The temple is one of eight sites that make up the Historic Monuments of Ancient Nara.
A Canadian teenager is being questioned by police in Japan after he allegedly defaced a 1,200-year-old temple in Japan by carving his name into a wooden pillar, BBC reported.
The incident took place at the centuries-old Toshodaiji Kondo temple complex in Nara, Japan on the afternoon of July 7. Notably, the temple is a designated UNESCO World Heritage Site and one of eight sites that make up the Historic Monuments of Ancient Nara.

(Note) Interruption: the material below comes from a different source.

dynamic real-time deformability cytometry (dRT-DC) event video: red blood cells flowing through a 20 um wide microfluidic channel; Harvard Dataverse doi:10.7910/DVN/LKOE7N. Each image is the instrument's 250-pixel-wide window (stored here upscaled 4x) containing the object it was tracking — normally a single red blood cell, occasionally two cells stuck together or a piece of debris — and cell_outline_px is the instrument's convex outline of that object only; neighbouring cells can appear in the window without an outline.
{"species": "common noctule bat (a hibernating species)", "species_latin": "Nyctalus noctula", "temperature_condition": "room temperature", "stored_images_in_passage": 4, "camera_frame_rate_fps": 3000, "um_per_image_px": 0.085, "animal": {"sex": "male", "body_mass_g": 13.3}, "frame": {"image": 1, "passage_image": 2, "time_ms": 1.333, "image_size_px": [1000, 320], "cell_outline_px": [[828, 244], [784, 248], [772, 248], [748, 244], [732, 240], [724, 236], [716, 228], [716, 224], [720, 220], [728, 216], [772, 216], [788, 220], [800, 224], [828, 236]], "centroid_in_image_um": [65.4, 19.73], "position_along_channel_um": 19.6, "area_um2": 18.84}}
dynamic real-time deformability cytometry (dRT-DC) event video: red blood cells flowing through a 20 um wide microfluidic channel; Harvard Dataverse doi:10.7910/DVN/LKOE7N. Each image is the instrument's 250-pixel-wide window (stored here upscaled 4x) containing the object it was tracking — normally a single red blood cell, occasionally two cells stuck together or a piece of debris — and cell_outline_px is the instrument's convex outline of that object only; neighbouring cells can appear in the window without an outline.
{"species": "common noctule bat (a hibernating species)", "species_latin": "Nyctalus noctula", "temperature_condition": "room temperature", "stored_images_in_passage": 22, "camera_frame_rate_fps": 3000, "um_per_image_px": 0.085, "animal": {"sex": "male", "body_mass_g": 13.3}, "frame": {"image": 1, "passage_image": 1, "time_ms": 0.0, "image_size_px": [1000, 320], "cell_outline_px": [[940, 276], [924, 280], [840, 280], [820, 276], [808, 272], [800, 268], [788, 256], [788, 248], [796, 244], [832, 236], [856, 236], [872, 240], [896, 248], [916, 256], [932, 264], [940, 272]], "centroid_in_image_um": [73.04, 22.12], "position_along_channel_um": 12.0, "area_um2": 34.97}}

The teenager is reported to have written the word ''Julian'', scratching the name into the 8th-century woodwork using his bare hands. The incident came to light after a Japanese tourist saw the teen defacing the pillar and told him to stop before notifying temple employees.
''On the southwest side of Toshodaiji Kondo, there are wooden pillars supporting the roof. On the pillars to the side, the boy carved ‘Julian' on a wooden pillar about 170 centimeters above the ground with his nail,'' a police official told CNN.
After the incident, temple staff alerted nearby police and the teenager was brought in for questioning the following day, said the official.
''The boy admitted his act and says it was done not with the intent of harming Japanese culture. He is now with his parents, who were with him when the incident occurred,'' the official added.
However, a monk at the temple told the Japanese newspaper The Mainichi that "even though it may have been done without malice, it is still regrettable and sad".
The official further said that if the teen is found to be in violation of the Law for Protection of Cultural Properties he will be referred to prosecutors. However, he will not be detained.
Under Japanese law, any person who has damaged an object of ''important cultural property'' could face up to five years in prison or a fine of 300,000 Yen (about $2,819), reports BBC.